VIVIR COMO DIOS
Esas sentencias que el pueblo acuñó para denotar determinadas maneras de comportamiento tienen su origen en la tendencia a la metáfora, donde la alusión a la contundencia del modelo ejemplar sirve de definición inapelable. Por eso estas tendencias arraigan en la cultura popular según y como se concibe de determinante la comparación.
El vivir como Dios que se escucha en muchos lugares de Iberoamérica define metafóricamente el mejor buen vivir de los señores que disponen de bienes, poder, salud y necesitan poco del esfuerzo para sostener su envidiable posición.
Para algunos, sin embargo, esta antigua sentencia les parece indebida y blasfema, porque si Dios vive como lo hacen los señores, ellos se sentirían los seres más engañados del mundo.
Cuando los europeos nos trajeron el cristianismo, la imposición de la nueva religión se construyó sobre la sustitución conceptual de las deidades mayas o incas por un único Dios, de quien se predicaba las mismas excelencias de sabiduría y poder de todas las deidades habidas a lo largo de la historia. La referencia a la omnipotencia y al rigor de la justicia del Dios de los cristianos parecía encarnada en la actitud de los mismos conquistadores.
Es muy probable que todas las civilizaciones hayamos padecido semejante error: que construimos la imagen de Dios desde nuestras mismas referencias y consideramos al Mismo como el ser que reúne tantas perfecciones como ambiciones el hombre hubiera deseado alcanzar.
El imperial y justiciero Dios que la Iglesia y el reino español predicaron en su colonización de nuestras tierras dista menos de los dioses indígenas que lo que realmente de la auténtica meditación de la esencia de la doctrina cristiana se puede colegir. Han tenido que pasar siglos para que el descubrimiento de un Dios liberador y no dominador haya configurado la auténtica catarsis religiosa de nuestros pueblos.

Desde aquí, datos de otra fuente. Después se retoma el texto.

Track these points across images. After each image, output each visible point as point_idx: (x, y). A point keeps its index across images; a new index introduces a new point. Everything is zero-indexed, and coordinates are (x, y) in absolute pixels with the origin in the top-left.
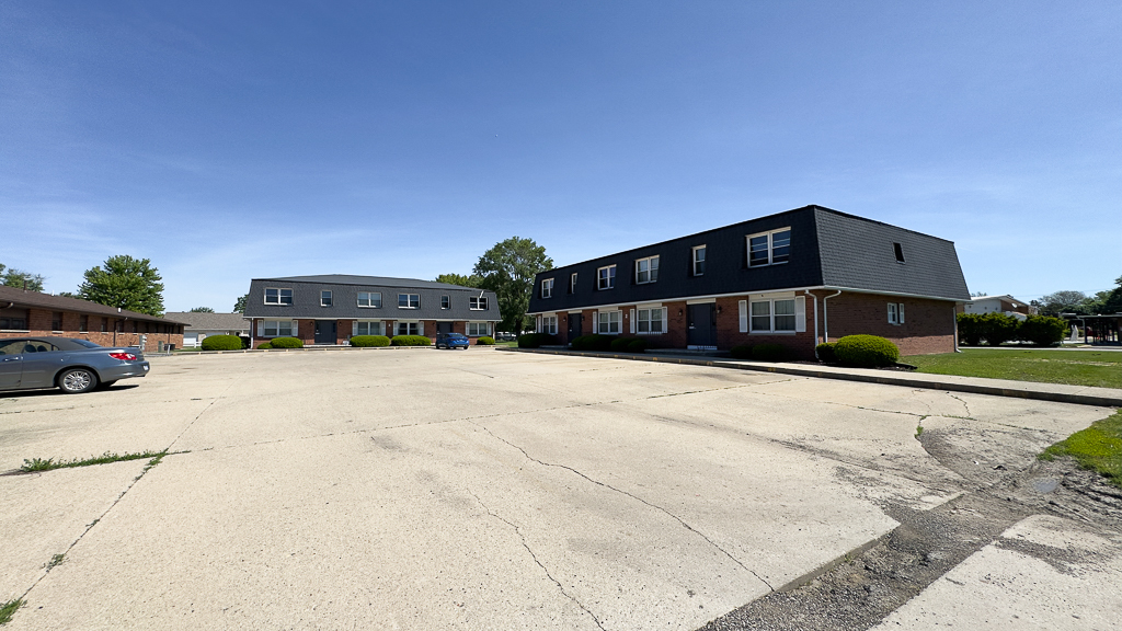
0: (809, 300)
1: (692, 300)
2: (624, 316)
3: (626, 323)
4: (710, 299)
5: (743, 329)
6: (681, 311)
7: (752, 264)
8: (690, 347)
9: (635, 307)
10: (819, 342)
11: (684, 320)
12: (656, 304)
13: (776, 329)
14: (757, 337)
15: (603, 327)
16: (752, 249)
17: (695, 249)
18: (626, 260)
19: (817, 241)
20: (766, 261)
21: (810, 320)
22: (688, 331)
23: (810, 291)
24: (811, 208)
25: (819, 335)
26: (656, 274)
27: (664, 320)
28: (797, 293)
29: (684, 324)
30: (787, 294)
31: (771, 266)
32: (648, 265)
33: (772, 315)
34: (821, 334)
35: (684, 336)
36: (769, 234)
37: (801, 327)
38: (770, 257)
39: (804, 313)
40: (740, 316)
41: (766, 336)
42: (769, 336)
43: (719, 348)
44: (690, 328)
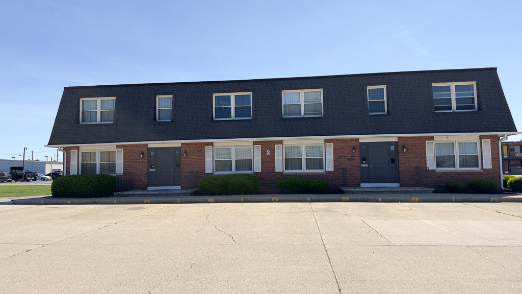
0: (494, 143)
1: (365, 138)
2: (263, 153)
3: (268, 161)
5: (430, 167)
8: (363, 185)
11: (357, 158)
13: (460, 167)
14: (445, 173)
15: (221, 164)
17: (368, 88)
20: (450, 108)
21: (495, 159)
22: (361, 169)
29: (357, 162)
30: (472, 138)
31: (454, 113)
35: (358, 175)
36: (453, 85)
37: (488, 164)
38: (454, 105)
39: (490, 154)
40: (427, 155)
41: (453, 173)
42: (457, 173)
43: (401, 186)
44: (363, 165)
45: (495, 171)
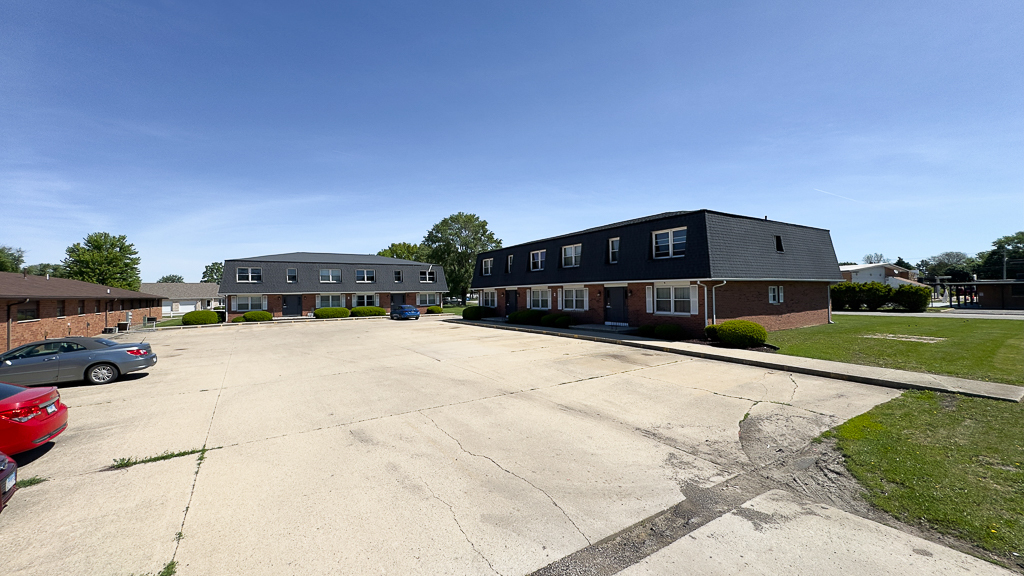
0: (701, 289)
1: (608, 284)
2: (553, 295)
3: (555, 300)
4: (624, 284)
5: (649, 310)
7: (657, 255)
8: (607, 323)
9: (562, 287)
10: (708, 324)
11: (602, 300)
12: (580, 286)
13: (676, 311)
14: (660, 317)
15: (535, 303)
16: (657, 243)
17: (611, 240)
18: (554, 245)
19: (707, 241)
20: (668, 254)
21: (701, 305)
22: (606, 310)
23: (701, 282)
24: (703, 212)
25: (709, 318)
26: (579, 259)
27: (586, 299)
28: (692, 283)
29: (602, 304)
30: (684, 283)
31: (671, 259)
32: (572, 251)
33: (672, 299)
34: (710, 316)
35: (602, 314)
36: (670, 232)
37: (694, 310)
38: (671, 251)
39: (698, 299)
40: (647, 300)
41: (667, 317)
42: (670, 317)
43: (630, 325)
44: (607, 307)
45: (700, 318)
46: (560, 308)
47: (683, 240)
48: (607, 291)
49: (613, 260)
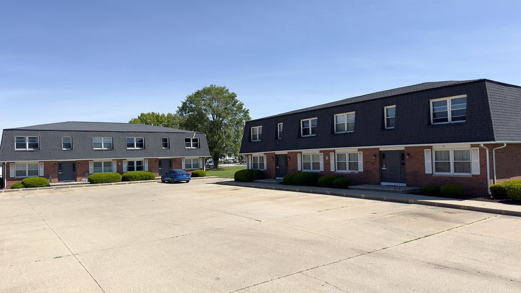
0: (482, 151)
1: (384, 148)
2: (324, 158)
3: (327, 163)
4: (401, 147)
5: (428, 171)
6: (375, 156)
7: (435, 121)
8: (383, 184)
9: (334, 151)
10: (490, 183)
11: (378, 163)
12: (353, 150)
13: (455, 172)
14: (440, 177)
15: (307, 166)
16: (433, 109)
17: (385, 108)
18: (326, 114)
19: (489, 107)
20: (446, 120)
21: (483, 166)
22: (381, 171)
23: (484, 145)
25: (490, 177)
26: (352, 126)
27: (360, 162)
28: (472, 146)
29: (377, 166)
30: (465, 146)
31: (450, 124)
32: (344, 119)
33: (452, 161)
35: (378, 175)
36: (449, 100)
37: (476, 170)
38: (449, 117)
39: (478, 161)
40: (426, 161)
41: (447, 177)
42: (449, 177)
43: (407, 186)
44: (383, 168)
45: (482, 178)
46: (332, 170)
47: (463, 106)
48: (383, 155)
49: (388, 126)
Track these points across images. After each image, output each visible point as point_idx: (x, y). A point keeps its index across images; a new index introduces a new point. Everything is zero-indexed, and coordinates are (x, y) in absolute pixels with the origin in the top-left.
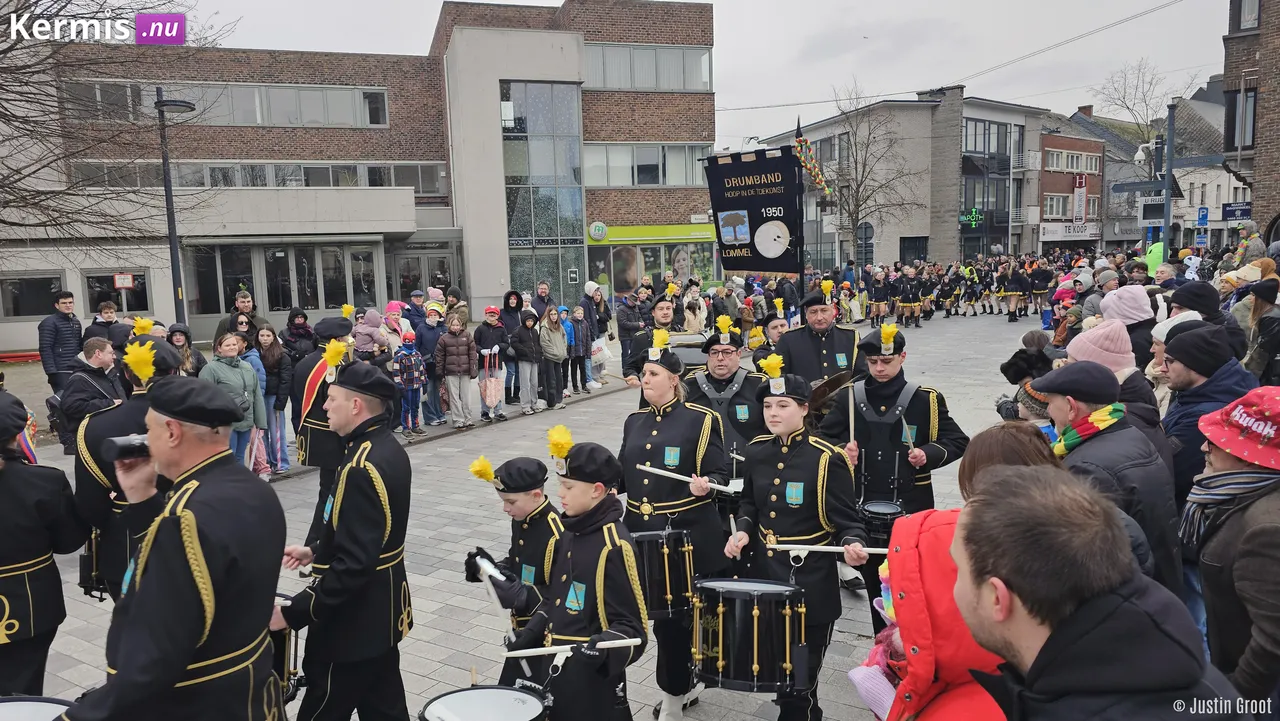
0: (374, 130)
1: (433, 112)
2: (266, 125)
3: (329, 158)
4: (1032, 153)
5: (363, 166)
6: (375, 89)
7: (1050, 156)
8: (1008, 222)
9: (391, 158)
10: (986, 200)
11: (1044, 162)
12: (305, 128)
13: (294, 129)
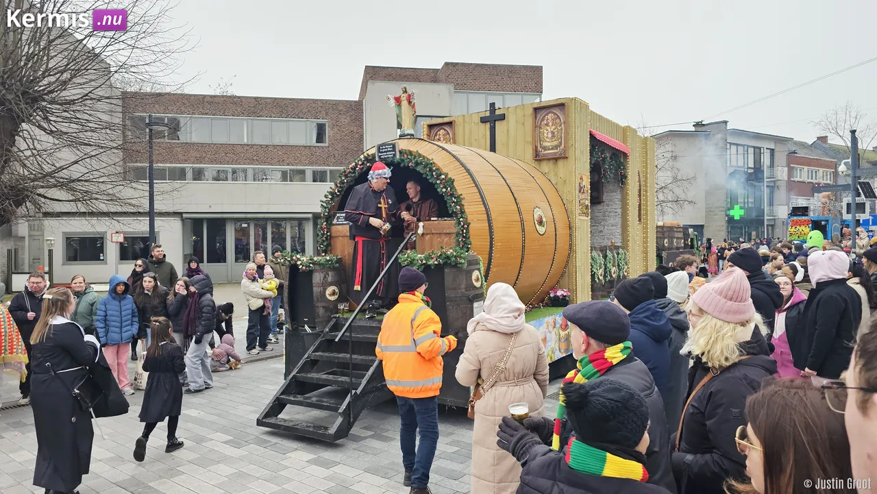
0: (318, 147)
1: (357, 136)
2: (250, 143)
3: (288, 165)
4: (780, 168)
5: (309, 170)
6: (321, 121)
7: (795, 171)
8: (764, 216)
9: (328, 165)
10: (746, 200)
11: (790, 174)
12: (274, 146)
13: (267, 146)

Mientras el atributo esencial que se predique de Dios sea su poder, la imagen esencial de la configuración de la semejanza del hombre a Dios se construye sobre el poderío. Proporcionalmente a cómo se concibe el atributo de un Dios justiciero, cuyo destino es condenar a cada hombre por el error en su obrar, así se justifica el castigo y represión de las instituciones. Pero ¿es qué acaso Dios es así?
La gran liberación moral de Iberoamérica procede de la contemplación de un Dios que es amor. En su naturaleza se confunde la esencia de ser con la de obrar el bien. Un Dios que es el supremo espíritu que recrea en la naturaleza nuevos seres en los cuales perpetúa su eterna e incansable ansia de bien.
Vivir como Dios, por tanto, lejos de su original sentido metafórico sobre una degenerada percepción religiosa, identificaría un modo de concebir la propia existencia según la guía de una inquietud permanente de la conciencia hacia el servicio y el bien.
La liberación esencial del hombre es la de sus ataduras del conformismo, de la comodidad, de la falta de esfuerzo para concebir el propio ánimo como el motor que vence las tendencias más prosaicas de la materia. Situarse frente a la tentación del poder y la riqueza, que tanto bienestar procura, sabiendo que ejercerse como cristiano radicalmente exige comprometerse al servicio de la justicia y la caridad como Dios la vive y ello supone el mayor reto moral de las nuevas generaciones para que no conformen su vida a la idolátrica manera de ser de quienes conciben el bienestar material como la adorable meta de la existencia.
Vivir como Dios es, más que nada, superar el frivolizar por al compromiso por ejecutar el bien allá donde uno esté. En la familia, en el trabajo, en la plantación, en la ciudad, en la política, etc. a cada cual se le presentan muchas oportunidades para hacer de bueno por los demás. Con su ejemplo también se regenerará el vago concepto en que se nos educó respecto a la realidad de Dios.